In normally sighted people, visual information travels along a pathway from the eyes to the middle of the brain and then to the back of the brain, where the occipital lobes are, she added.

"In Milena's case, we think this 'superhighway' for the visual system reached a dead end. But rather than shutting down her whole visual system, she developed some 'back roads' that could bypass the superhighway to bring some vision – especially motion – to other parts of the brain."

That's how, when Culham's team soundlessly rolled a white ball across a white table, Canning's brain recognized the motion and the size of the ball and responded by telling her hand to open and intercept it at just the right time. When Culham tossed a ball to her, she caught it.

Yet Canning was successful only about half the time when asked to identify if someone's hand in front of her showed thumb-up or thumb-down, or whether the person in front of her was wearing glasses.

"It's strange some of the tests that they do, but I suppose that's science for you," Canning said with a laugh.

Even she finds it difficult to describe what she perceives in these fuzzy-edged bursts of light. "I can't see like normal people see or like I used to see. The things I'm seeing are really strange.

"Every time, I question 'why am I seeing this, why am I not seeing that?' There must be something happening and something trying to rewire itself or trying a different pathway."

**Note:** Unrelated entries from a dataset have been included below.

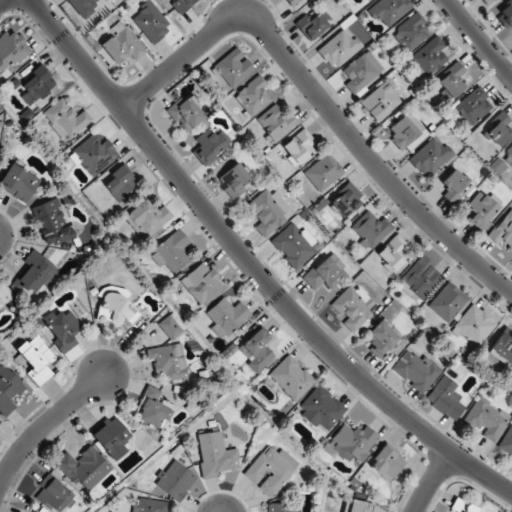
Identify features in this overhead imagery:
building: (486, 1)
road: (2, 2)
building: (291, 2)
building: (83, 5)
building: (182, 5)
building: (389, 11)
building: (505, 15)
building: (151, 22)
building: (312, 26)
building: (411, 32)
road: (478, 39)
building: (122, 45)
building: (339, 48)
building: (12, 49)
building: (430, 55)
building: (233, 67)
building: (362, 71)
building: (452, 80)
building: (37, 85)
building: (253, 95)
building: (381, 101)
road: (322, 102)
building: (472, 106)
building: (187, 112)
building: (66, 118)
building: (276, 122)
building: (499, 129)
building: (406, 132)
building: (210, 144)
building: (299, 146)
building: (94, 154)
building: (508, 156)
building: (430, 157)
building: (323, 172)
building: (235, 178)
building: (18, 183)
building: (121, 183)
building: (454, 184)
building: (345, 199)
building: (482, 208)
building: (268, 211)
building: (147, 218)
building: (53, 222)
building: (371, 228)
building: (503, 231)
building: (294, 245)
building: (394, 251)
building: (173, 252)
road: (252, 266)
building: (326, 272)
building: (36, 273)
building: (420, 278)
building: (201, 282)
building: (448, 302)
building: (1, 306)
building: (353, 306)
building: (227, 315)
building: (475, 325)
building: (170, 327)
building: (62, 328)
building: (381, 338)
building: (502, 349)
building: (256, 350)
building: (37, 359)
building: (168, 361)
building: (416, 370)
building: (291, 377)
building: (8, 389)
building: (446, 397)
building: (321, 408)
building: (154, 409)
building: (486, 418)
road: (46, 423)
building: (112, 437)
building: (507, 441)
building: (353, 442)
building: (216, 454)
building: (387, 462)
building: (83, 467)
building: (271, 469)
building: (175, 480)
road: (432, 482)
building: (53, 494)
building: (151, 505)
building: (356, 506)
building: (462, 506)
building: (282, 507)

Culham said the research suggests terms such as perception, awareness, consciousness and vision may have fuzzier edges than previously thought. "Our language isn't always rich enough to capture the nuances or the possibilities. Patients like Milena help us realize vision isn't an all-or-none thing. There are different aspects of vision, different aspects of awareness and there are things we are not aware of."

During the past 18 years, Canning's abilities have dramatically improved but still remain frustratingly basic. She can see clothes swirling around through the glass door of the washing machine and steam rising from her morning cup of coffee.

"It's all these small things I'm seeing, but why can't I see people's faces? You can sit right beside me and if we look at each other straight on I see your eyes blinking and I see your mouth moving when you talk. But I don't get the full, proper face.

"It's as if I'm seeing silly, wee things. But the best things I want to see, the important things, I just don't see."

Still, she holds out hope her brain will continue finding new work-arounds.

She would like to return to Canada for more testing, to understand how her neural pathways may have changed even since her first scans. It's not a research field available to her in Scotland nor, really, anywhere else in the world.

She is grateful to Dutton for his support and to Culham's team at BMI for its ongoing expertise. "If not for them, we wouldn't know anything about my condition. They believed me. It's a shame I had to go all the way to Canada for somebody to believe me, but I'm glad I did it."

Meantime, she hopes to be able one day to see the face of her daughter, who is now an adult, or watch a soccer match with her husband and see more than the fleeting flash of a goalie's jersey.

"At the end of the day I just look at it as I'm here and I'm alive and I shouldn't have been. With the sight I've been left with, I just decided to get on with it. "

Culham, meanwhile, said Canning's experience is instructive for brain scientists. "There are so few (Riddoch) cases in general that any additional case helps. And she is a total delight to work with.

"Patients like Milena give us a sense of what is possible and, even more importantly, they give us a sense of what visual and cognitive functions go together."

Being able to map 30-40 visual areas in the human brain – with research expertise from London (Ont.), Glasgow, Maastricht, Princeton and Durham – has been a windfall for brain science and instructive about the brain's plasticity, she said.

For patients and health professionals, this also raises possibilities that introducing therapies using motion for people with similar traumatic injuries may improve function and quality of life, she said.